Thermal Water Vapor Emission from Shocked Regions in Orion

Abstract
Using the Long Wavelength Spectrometer on board the Infrared Space Observatory, we have observed thermal water vapor emission from a roughly circular field of view approximately 75'' in diameter centered on the Orion BN-KL region. The Fabry-Perot line strengths, line widths, and spectral line shifts observed in eight transitions between 71 and 125 μm show good agreement with models of thermal emission arising from a molecular cloud subjected to a magnetohydrodynamic C-type shock.
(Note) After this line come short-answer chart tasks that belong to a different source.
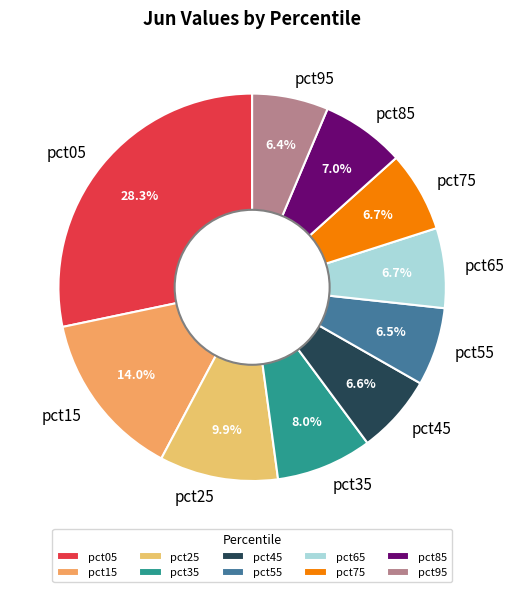

Is it true that pct95 is 6% of the pie?

True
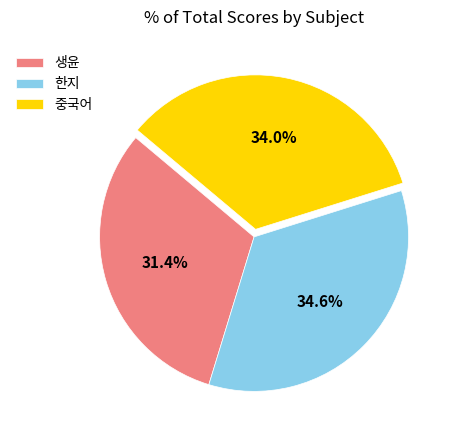

What percentage is the 생윤 slice, to the nearest percent?

31%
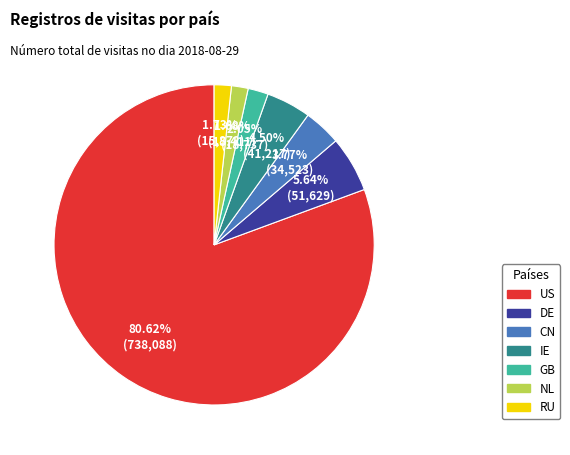

Is it true that CN is 11% of the pie?

False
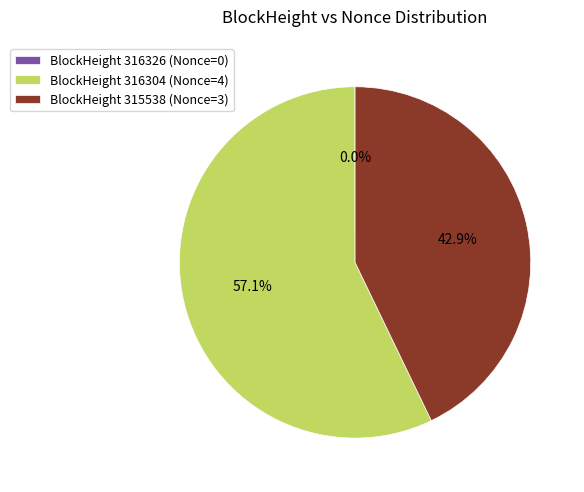

Which slice is the largest?

BlockHeight 316304 (Nonce=4)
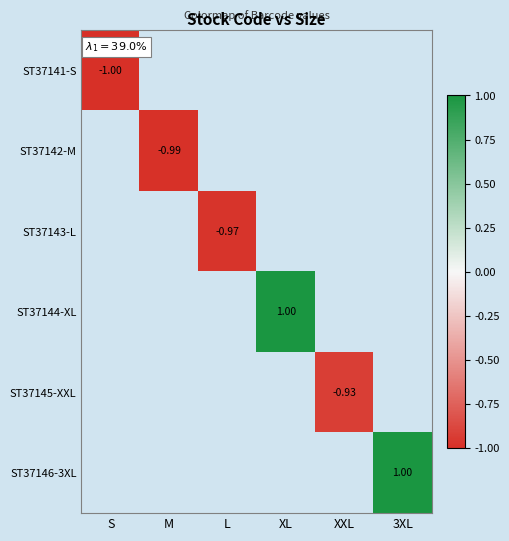

Where is ST37141-S nearest to the value -1?

S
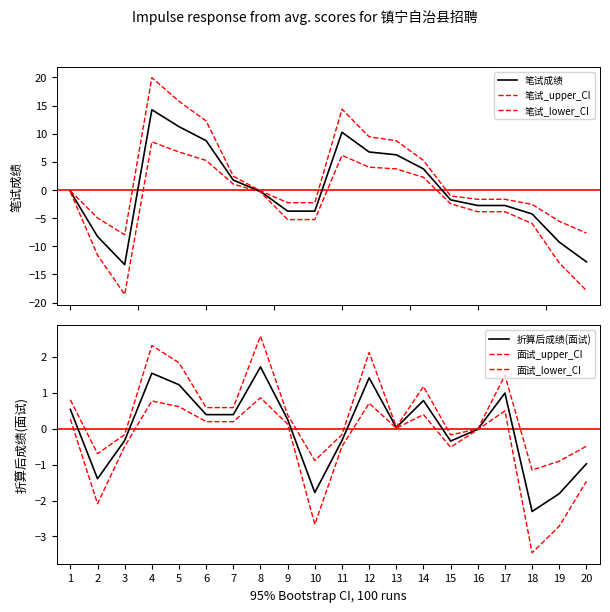

How many lines are shown in the chart?

6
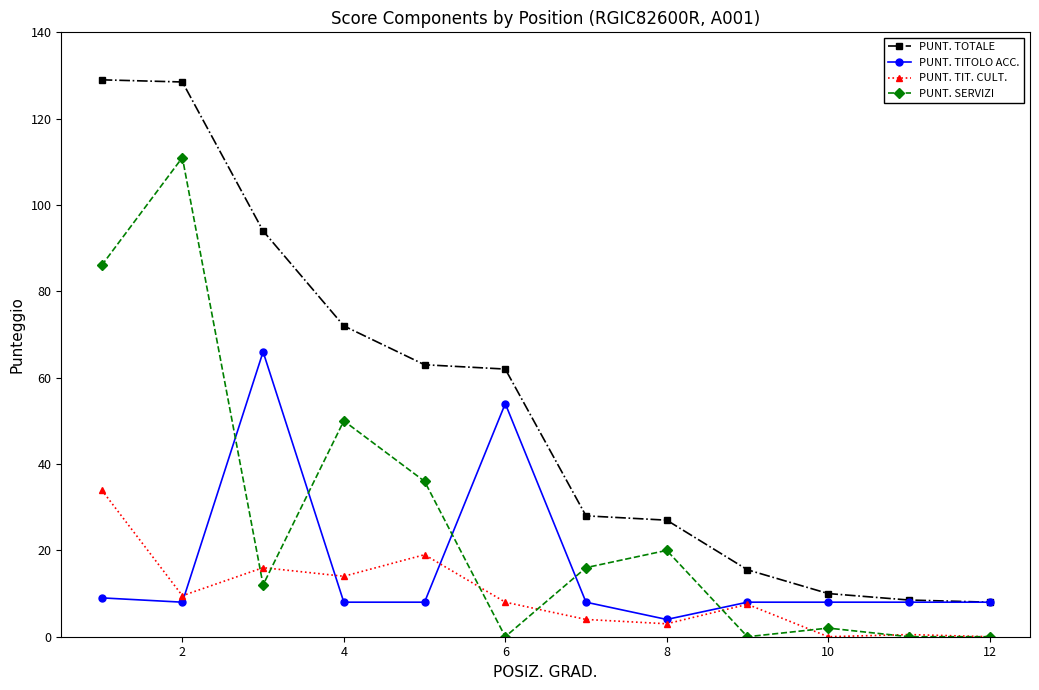

How many values in the PUNT. TOTALE series are below 62?

6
Both the breadth and the relative strengths of the observed lines argue for emission from a shock rather than from warm quiescent gas in the Orion core. Although one of the eight transitions appears anomalously strong and may be subject to the effects of radiative pumping, the other seven indicate an H2O/H2 abundance ratio on the order of 5×10−4 and a corresponding gas-phase oxygen-to-hydrogen abundance ratio on the order of 4×10−4. Given current estimates of the interstellar, gas-phase, oxygen and carbon abundances in the solar vicinity, this value is consistent with theoretical shock models that predict the conversion into water of all the gas-phase oxygen that is not bound as CO. The overall cooling provided by rotational transitions of H2O in this region appears to be comparable to the cooling through rotational lines of CO but is an order of magnitude lower than cooling through H2 emission. However, the model that best fits our observations shows cooling by H2O and CO dominant in that portion of the postshock region where temperatures are below ~800 K and neither vibrational nor rotational radiative cooling by H2 is appreciable.